New believers in Bangladesh listen to David Shenk speak on the new meaning found in a life with Jesus. Shenk held seminars on peacemaking throughout Bangladesh. — Proshanta Roy/EMM

New believers in Bangladesh listen to David Shenk speak on the new meaning found in a life with Jesus. Shenk held seminars on peacemaking throughout Bangladesh. — Proshanta Roy/EMM

Shenk’s Aug. 29-Sept. 10 seminars were organized by Bangla­deshi Assemblies of God pastor Proshanta Roy. Roy was involved in creating a similar schedule of seminars for Shenk five years ago after hearing him speak on Christian-Muslim relations at an Assemblies of God mission conference in Kenya.

“The peace of the gospel is needed so badly in our country,” he said. “Pray for Bangladesh and our churches.”

Roy’s son Timothy Roy, an intern with EMM’s Christian/Muslim Relations Team, acted as Shenk’s translator along with his father. Timothy Roy is a student at Lithuania Christian College and arranged to arrive there two weeks late to accompany Shenk.

Shenk’s peacemaking seminars focused on Christian-Muslim relations, his main area of specialty. The government welcomed his talks as a contribution to the Bangladeshi spirit of religious tolerance.
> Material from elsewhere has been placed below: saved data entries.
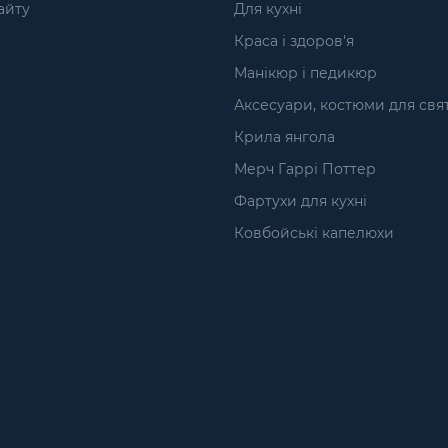
айту
Для кухні
Краса і здоров'я
Манікюр і педикюр
Аксесуари, костюми для свя
Крила янгола
Мерч Гаррі Поттер
Фартухи для кухні
Ковбойські капелюхи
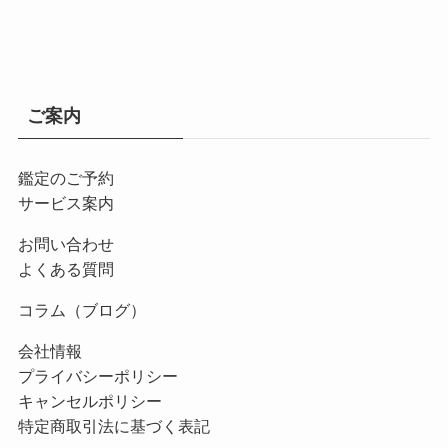
ご案内
鑑定のご予約
サービス案内
お問い合わせ
よくある質問
コラム（ブログ）
会社情報
プライバシーポリシー
キャンセルポリシー
特定商取引法に基づく表記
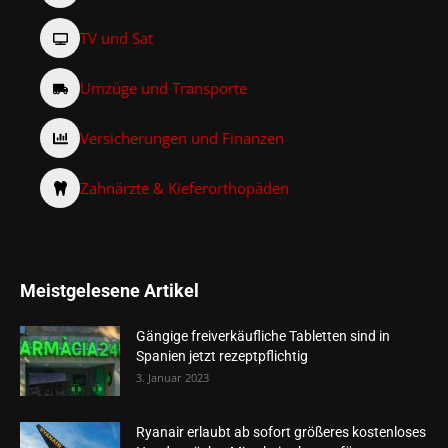
TV und Sat
Umzüge und Transporte
Versicherungen und Finanzen
Zahnärzte & Kieferorthopäden
Meistgelesene Artikel
Gängige freiverkäufliche Tabletten sind in
Spanien jetzt rezeptpflichtig
3. Januar 2023
Ryanair erlaubt ab sofort größeres kostenloses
Some members of Shenk’s audiences were new believers from various backgrounds. Many more were pastors and church leaders. Some traveled long distances despite transportation problems caused by flooding rivers and Eid al-Adha festival traffic. Five seminars were held at Assemblies of God churches in Faridpur, Gopalgonj, Khulna and Rangpur.

Muslims’ questions

Most seminars lasted for two days. On the first day, Shenk covered answers to questions Muslims ask about Christianity.

“Many misunderstandings happen because of inadequate answers to the questions,” he said.

Shenk said the most common questions Muslims ask Christians include: What is the meaning of the Trinity? What are your beliefs about the identity and character of Jesus? How could Christ, as the Messiah, be crucified? Has the Bible been corrupted?

On the seminars’ second day, Shenk facilitated group discussions of four pillars of Christian peacemaking: witness, dialogue, suffering and hospitality.

Thirty to 45 people attended each seminar. Shenk heard from multiple seminar attendees who felt his visits had encouraged them as peacemakers.

“It makes me so thankful to have a small part in making that happen,” he said.

Peacemaking seminars were a timely encouragement after the July 2 terror attack that killed 20 internationals, including one U.S. citizen, in the capital city, Dhaka. ISIS claimed responsibility.

Due to safety concerns, the government provided police protection at Shenk’s seminars. He reported that some police took notes throughout the seminars, and one policeman approached him at the end to ask questions.

A memorable moment was traveling to Roy’s village of origin by rowing a leaky canoe through marshland for an hour and a half.

Another surprise was a nighttime visit from nine armed policemen. A startled Shenk was relieved to discover they were there to check on his safety.

“When you follow Jesus, you get into the strangest situations,” he said.